Is there something more they needed to work on to succeed at a high level in business?
I think there is: Their self image.
In my view, doing all the external tactical stuff can only get you so far, if you are being held back by inner feelings of not being deserving of business success, or not feeling that you’re good enough personally to succeed.
Self image affects our performance at work, in subtle yet impactful ways.
We present a little too timidly to win the account. We don’t dare to move the company forward in a new and better direction. We accept a medium level of revenue growth when we should be aiming for a record uplift. There’s a hundred ways our progress gets impeded by how we feel about ourselves deep down inside.
But enough about the problem, let’s look at some solutions.
From Dr Nathaniel Branden’s work in the Sixties to Professor Barbara Frederickson’s very recent research (she was born in the Sixties) a myriad of studies have been done on the way how we think about ourselves affects our performance, in work and life.

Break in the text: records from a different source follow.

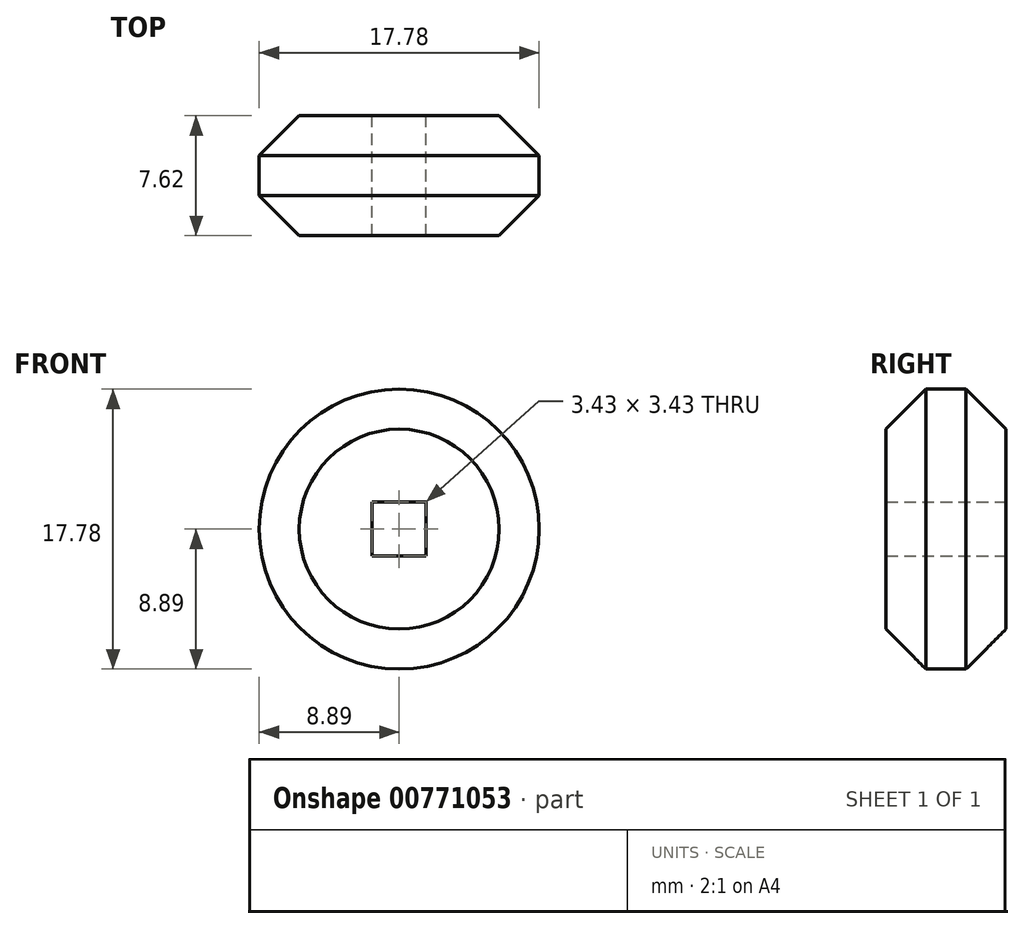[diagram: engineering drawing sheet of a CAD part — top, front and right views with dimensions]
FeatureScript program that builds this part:
annotation { "Feature Type Name" : "Feature", "Feature Type Description" : "" }
export const myFeature = defineFeature(function(context is Context, id is Id, definition is map)
    precondition{}
    {
        {
            var Q0;
            Q0=qCreatedBy(makeId("Front.planeOp"),FACE);
            var sketch = newSketch(context, id + "F0", { "sketchPlane" : qUnion([Q0])});
            skCircle(sketch, "E0", {"center": v(0, 0) * mm, "radius": 8.9 * mm});
            skLineSegment(sketch, "E1.bottom", {"start": v(-1.71, -1.71) * mm, "end": v(1.71, -1.71) * mm});
            skLineSegment(sketch, "E1.top", {"start": v(-1.71, 1.71) * mm, "end": v(1.71, 1.71) * mm});
            skLineSegment(sketch, "E1.right", {"start": v(1.71, -1.71) * mm, "end": v(1.71, 1.71) * mm});
            skLineSegment(sketch, "E2", {"start": v(-1.71, 1.71) * mm, "end": v(-1.71, -1.71) * mm});
            skSolve(sketch);
        }
        {
            var Q0;
            Q0=makeQuery(id+"F0.imprint","IMPRINT",FACE,{"disambiguationData":[TD([[makeQuery(id+"F0.imprint","IMPRINT",EDGE,{"derivedFrom":sQuery(id+"F0.wireOp",EDGE,"E0")}),1.0]])]});
            extrude(context, id + "F1", {"entities" : qUnion([Q0]), "depth" : 7.62 * mm, "offsetDistance" : 25.4 * mm});
        }
        {
            var Q0;
            Q0=makeQuery(id+"F1.opExtrude","CAP_EDGE",EDGE,{"disambiguationData":[OSD([sQuery(id+"F0.wireOp",EDGE,"E0")])],"isStart":true});
            var Q1;
            Q1=makeQuery(id+"F1.opExtrude","CAP_EDGE",EDGE,{"disambiguationData":[OSD([sQuery(id+"F0.wireOp",EDGE,"E0")])],"isStart":false});
            chamfer(context, id + "F2", {"entities" : qUnion([Q0, Q1]), "width" : 2.54 * mm, "tangentPropagation" : true});
        }
    });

Here are two ways to increase to increase your self esteem and thereby improve your chances of succeeding in the business world.
Be Your Own Best Fan.
Too often we are the opposite – we are our harshest critic, slamming ourselves in private for perceived errors in public.
Those with high self esteem and high self efficacy are no less demanding of their performance, but also support themselves with their own thinking and self evaluation. They talk themselves up. They choose to interpret events in a positive way. They tell themselves that they can and will achieve.
Doing this takes considerable self discipline, but with consistent effort we can become our most ardent supporters, rather than beating ourselves up inside. If we can pull it off then inevitably our business performance will improve.
Invest In Your Own Competence.
Generally the more competent you are at business skills the more confident you will be when doing them. Logical of course. Yet so many entrepreneurs and executives are happy to coast on their previous studies and accumulated experience rather than dedicating themselves to ever higher levels of learning and competence in their fields.
When you think about it, it’s clear that becoming highly competent has a dual reward. You get the benefits of that specific area of competence but you also feel better about yourself generally. In sports parlance, you feel more like a winner, which in turn leads to more confident actions/results.
Combine positive self talk with ever increasing task competence and you have a powerful synergy of internal and external self esteem boosters. It won’t be long before what you think of yourself changes – and then so will your entire future.